WHAT NEEDS TO BE DONE
In the decision excerpt below, which case is cited for the point that personal information is not incomplete merely because a record lacks everything the applicant might want it to contain?
(PASSAGE FOR REVIEW begins)
The applicant makes a similar submission in relation to the references to "auditory hallucinations" and "delusions" appearing in the Summary Record and states that he had never suffered from such symptoms. Again, the applicant has again failed to produce evidence to support these claims.
As stated by the then Commissioner in Case 98158, "[p]ersonal information in a record is not incomplete merely because the record does not contain all the information which the applicant might like it to contain." The fact that the applicant had requested that the Hospital should include a reference to an adverse reaction to medication does not entail that the Summary Record is incomplete by reason of the omission of such a reference. As set out above, the key question is whether there is some particular factor which renders the opinions dangerous to rely upon, such as a "total inadequacy of factual information" underlying the record.
While noting the applicant's very clear concerns, having very carefully considered the Summary Record, the supporting records and the documentation furnished by the applicant, I find that the applicant has not shown, on the balance of probabilities, that the information contained in the record is incomplete, incorrect or misleading.
(PASSAGE FOR REVIEW ends)
(DATA FOR ANALYSIS begins)
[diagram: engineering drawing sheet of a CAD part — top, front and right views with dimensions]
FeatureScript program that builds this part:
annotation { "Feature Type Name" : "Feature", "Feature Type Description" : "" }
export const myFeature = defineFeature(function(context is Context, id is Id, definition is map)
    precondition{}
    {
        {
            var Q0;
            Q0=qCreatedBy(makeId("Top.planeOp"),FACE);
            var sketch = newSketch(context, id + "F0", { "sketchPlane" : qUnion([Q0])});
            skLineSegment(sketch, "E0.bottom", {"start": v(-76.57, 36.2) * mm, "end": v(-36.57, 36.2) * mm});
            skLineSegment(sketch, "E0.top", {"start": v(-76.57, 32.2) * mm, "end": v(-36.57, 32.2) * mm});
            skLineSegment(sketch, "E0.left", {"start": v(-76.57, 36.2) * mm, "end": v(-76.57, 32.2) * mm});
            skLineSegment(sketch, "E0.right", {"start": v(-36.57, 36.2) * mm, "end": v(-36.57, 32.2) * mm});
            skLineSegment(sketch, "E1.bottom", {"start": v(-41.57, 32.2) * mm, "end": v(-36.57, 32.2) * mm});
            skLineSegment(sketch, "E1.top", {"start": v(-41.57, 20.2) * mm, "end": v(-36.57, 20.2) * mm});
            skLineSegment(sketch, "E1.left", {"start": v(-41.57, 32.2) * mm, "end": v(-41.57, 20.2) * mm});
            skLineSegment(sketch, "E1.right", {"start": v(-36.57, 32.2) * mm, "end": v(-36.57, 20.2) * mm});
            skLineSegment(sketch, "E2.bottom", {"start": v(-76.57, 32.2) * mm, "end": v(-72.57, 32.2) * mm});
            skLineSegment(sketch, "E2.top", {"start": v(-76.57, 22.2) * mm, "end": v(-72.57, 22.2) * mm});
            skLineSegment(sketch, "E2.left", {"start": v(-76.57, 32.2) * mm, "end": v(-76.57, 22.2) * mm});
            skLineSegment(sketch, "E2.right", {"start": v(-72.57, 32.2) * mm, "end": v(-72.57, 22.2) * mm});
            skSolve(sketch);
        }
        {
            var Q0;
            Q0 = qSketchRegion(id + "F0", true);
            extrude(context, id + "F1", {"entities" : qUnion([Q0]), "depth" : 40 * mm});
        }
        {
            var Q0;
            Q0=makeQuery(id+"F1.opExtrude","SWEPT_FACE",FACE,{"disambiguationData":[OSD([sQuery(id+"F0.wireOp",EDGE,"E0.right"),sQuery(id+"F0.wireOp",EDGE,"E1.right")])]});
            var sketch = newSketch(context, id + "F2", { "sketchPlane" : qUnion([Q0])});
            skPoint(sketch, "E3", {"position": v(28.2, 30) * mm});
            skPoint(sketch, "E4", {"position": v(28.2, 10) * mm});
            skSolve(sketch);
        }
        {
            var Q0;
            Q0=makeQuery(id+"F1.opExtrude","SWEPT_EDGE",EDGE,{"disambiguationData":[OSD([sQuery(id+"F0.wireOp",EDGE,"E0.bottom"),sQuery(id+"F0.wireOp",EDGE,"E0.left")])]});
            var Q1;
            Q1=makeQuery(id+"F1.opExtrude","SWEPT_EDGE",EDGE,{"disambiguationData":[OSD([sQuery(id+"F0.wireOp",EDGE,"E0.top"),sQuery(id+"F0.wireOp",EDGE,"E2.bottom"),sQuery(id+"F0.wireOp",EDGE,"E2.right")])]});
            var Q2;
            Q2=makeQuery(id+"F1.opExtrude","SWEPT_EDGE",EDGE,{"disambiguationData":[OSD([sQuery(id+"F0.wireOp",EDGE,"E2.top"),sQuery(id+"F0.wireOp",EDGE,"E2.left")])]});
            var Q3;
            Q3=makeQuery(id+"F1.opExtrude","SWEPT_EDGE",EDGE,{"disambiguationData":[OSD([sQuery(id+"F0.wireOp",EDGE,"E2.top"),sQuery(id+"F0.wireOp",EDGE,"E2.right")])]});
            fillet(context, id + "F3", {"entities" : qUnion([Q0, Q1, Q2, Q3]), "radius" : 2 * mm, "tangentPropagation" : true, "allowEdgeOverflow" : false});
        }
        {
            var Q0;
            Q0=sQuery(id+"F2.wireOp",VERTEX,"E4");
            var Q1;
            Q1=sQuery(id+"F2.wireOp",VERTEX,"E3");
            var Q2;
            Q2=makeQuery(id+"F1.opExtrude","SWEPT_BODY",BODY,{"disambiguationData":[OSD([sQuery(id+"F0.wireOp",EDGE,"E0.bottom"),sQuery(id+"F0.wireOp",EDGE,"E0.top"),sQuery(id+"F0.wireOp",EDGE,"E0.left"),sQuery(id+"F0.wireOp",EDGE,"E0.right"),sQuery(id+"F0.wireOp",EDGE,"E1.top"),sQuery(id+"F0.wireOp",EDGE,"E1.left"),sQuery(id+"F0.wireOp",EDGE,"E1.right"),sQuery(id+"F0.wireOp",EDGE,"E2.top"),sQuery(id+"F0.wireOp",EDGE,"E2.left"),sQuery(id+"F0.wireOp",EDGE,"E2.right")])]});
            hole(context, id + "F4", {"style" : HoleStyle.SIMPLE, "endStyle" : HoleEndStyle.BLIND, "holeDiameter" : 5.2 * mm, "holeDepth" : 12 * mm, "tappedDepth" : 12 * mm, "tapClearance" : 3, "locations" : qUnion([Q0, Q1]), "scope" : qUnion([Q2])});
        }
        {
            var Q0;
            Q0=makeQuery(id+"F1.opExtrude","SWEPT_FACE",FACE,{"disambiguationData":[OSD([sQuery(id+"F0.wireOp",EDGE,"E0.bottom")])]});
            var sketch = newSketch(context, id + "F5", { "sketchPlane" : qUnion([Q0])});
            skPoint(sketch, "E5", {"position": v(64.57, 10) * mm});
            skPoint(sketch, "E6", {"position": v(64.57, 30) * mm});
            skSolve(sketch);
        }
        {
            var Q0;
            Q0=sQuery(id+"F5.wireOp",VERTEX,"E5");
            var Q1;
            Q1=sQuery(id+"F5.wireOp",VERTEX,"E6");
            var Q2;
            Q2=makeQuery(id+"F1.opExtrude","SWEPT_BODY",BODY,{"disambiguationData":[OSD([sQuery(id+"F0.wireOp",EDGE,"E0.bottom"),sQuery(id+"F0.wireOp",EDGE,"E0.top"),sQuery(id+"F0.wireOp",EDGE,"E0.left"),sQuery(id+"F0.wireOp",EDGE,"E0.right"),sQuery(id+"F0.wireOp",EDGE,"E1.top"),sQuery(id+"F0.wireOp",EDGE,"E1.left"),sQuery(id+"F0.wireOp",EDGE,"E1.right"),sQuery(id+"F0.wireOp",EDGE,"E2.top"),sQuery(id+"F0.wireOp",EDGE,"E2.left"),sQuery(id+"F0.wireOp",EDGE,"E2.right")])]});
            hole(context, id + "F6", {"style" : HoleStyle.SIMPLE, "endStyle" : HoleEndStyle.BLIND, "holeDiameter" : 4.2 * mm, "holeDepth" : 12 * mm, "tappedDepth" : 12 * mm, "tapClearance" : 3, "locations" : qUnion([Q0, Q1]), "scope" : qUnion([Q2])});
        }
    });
(DATA FOR ANALYSIS ends)
RESULT OF THE TASK
Case 98158.